Yesterday, Thursday, they did NOT go away overnight, I still had the same pains I did when I laid down. I tried looking up all sorts of techniques for queefing essentially, haha. I tried elevating my hips and just resting like that, stretching, various different pelvic floor movements. The only thing that helped at all was massaging downward my outer labia. The day was spent accidentally taking air inside all day long and then fighting it back out again. My period wasn't helping, and the air was preventing blood from escaping regularly. Thursday and the day before, I would stop bleeding for half a day, suddenly let loose a huge amount of air, followed by a gush of blood. By the latter half of the day, I was mostly painfree, but I could still feel a presence in there.
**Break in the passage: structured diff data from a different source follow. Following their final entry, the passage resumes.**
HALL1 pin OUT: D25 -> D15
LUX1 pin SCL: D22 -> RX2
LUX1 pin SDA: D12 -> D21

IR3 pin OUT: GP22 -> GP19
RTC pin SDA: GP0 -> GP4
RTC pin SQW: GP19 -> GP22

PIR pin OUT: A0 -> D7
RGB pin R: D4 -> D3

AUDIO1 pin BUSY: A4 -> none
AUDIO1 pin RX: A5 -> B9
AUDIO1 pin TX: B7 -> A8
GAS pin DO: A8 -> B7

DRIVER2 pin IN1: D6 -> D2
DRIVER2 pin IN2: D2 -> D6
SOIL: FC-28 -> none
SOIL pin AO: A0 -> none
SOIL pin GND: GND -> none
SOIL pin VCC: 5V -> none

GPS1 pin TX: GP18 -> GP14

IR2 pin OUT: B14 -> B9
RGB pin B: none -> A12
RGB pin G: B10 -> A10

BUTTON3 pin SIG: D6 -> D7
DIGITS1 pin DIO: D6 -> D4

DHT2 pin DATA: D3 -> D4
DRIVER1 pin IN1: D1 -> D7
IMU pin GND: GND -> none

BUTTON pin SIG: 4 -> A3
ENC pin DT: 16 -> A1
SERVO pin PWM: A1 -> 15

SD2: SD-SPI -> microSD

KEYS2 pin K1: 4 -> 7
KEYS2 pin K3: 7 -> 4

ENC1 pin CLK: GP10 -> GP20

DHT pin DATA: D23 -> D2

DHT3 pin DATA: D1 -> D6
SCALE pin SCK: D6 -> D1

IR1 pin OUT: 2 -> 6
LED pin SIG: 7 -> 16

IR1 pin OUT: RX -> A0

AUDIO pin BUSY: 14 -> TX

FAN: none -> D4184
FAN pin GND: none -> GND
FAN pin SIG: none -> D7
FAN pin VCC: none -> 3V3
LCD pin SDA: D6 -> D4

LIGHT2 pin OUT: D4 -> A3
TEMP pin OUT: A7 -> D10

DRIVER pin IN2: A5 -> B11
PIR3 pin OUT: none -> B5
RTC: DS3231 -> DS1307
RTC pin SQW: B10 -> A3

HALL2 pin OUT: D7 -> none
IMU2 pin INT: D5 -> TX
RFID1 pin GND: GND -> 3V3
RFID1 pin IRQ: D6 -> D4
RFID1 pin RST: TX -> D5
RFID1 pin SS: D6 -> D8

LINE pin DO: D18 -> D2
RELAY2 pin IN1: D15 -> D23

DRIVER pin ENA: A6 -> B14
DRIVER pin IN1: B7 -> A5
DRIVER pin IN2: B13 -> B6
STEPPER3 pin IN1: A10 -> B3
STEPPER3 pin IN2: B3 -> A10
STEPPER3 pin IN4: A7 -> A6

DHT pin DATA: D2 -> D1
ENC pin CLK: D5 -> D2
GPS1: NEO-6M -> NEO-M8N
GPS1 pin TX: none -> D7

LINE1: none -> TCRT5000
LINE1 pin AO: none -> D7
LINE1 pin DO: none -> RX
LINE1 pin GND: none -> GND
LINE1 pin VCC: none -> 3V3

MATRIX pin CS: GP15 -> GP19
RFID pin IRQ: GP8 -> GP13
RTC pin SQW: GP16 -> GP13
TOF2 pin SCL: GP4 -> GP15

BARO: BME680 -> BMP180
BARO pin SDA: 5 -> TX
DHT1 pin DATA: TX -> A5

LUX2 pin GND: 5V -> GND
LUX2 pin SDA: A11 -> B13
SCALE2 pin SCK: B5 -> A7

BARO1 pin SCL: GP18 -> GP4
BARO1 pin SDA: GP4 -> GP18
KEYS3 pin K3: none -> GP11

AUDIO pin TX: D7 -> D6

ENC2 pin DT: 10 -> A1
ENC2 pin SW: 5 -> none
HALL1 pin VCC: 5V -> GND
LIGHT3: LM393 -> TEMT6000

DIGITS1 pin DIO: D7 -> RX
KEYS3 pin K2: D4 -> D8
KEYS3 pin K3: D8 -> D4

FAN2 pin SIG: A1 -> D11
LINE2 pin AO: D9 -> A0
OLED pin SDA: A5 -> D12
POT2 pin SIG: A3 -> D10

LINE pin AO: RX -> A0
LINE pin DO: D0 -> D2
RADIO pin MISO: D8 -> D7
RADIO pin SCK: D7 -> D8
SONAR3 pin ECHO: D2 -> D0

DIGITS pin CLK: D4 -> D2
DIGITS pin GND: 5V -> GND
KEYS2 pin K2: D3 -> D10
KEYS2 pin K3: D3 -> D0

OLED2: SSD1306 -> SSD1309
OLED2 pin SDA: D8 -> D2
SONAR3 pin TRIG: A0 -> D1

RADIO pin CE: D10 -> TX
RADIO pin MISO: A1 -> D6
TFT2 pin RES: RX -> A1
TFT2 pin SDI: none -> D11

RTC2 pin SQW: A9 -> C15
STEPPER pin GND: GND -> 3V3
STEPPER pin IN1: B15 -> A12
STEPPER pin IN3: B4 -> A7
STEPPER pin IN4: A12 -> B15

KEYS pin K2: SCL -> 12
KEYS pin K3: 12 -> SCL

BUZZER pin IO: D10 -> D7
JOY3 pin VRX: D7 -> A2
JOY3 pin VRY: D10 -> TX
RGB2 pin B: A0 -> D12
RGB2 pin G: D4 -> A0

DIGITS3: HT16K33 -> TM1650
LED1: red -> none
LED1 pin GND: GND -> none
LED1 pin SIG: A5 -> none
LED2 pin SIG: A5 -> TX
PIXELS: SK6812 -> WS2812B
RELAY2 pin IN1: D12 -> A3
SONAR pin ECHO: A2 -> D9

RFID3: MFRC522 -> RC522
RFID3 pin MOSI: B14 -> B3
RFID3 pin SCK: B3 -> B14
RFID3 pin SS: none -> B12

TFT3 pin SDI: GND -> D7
I called the gyno that day asking about these pains, fearful that they would come back. He was concerned, saying nothing he did should cause that type of pain, and wanted me to come in the next day.
-Today I went in, and after crying out of nervousness I was given Valium, and he attempted to peek inside. He barely touched me and I cried pretty hard out of fear and he wanted to stop, but I asked him to try again. He let my fiance into the room with me this time and gave me 10 or 15 minutes to calm down, and tried again. He got about 3/4's of an inch inside before something suddenly hurt like WHOAH and I yelled and propelled myself way up the table, oops. He gave up and I don't blame him much, though part of me wishes he would try again. I got dressed and we talked more. He told me that, aside from giving myself a nice long time to heal, what I mostly needed was a psychologist or sexual therapist. I think what I mostly need is a set of dilators to desensitize with, because I highly doubt that any amount of talking is going to help with the physical side. He wasn't able to answer any questions about the bubbles and was very confused that they even got up there, I was clamped shut like an angry clam, haha. The appointment for the 22nd was canceled, and now it's up to me to do something.
1. I've gotten bubbles up myself a few times before, and they DID NOT hurt, nor did they stay. They were just funny feeling inconveniences that lasted a few seconds. Why did I feel like I was being stabbed for days on end, and why did they keep entering?
2. I'm loathe to do this, but any recommendations for sexual therapists or psycologists in the NJ/NY/PA area? I was given a name by my gyno, but I often don't get along with people and would like alternatives available.
3. Do you think it's wise to simply try slowly dilating myself?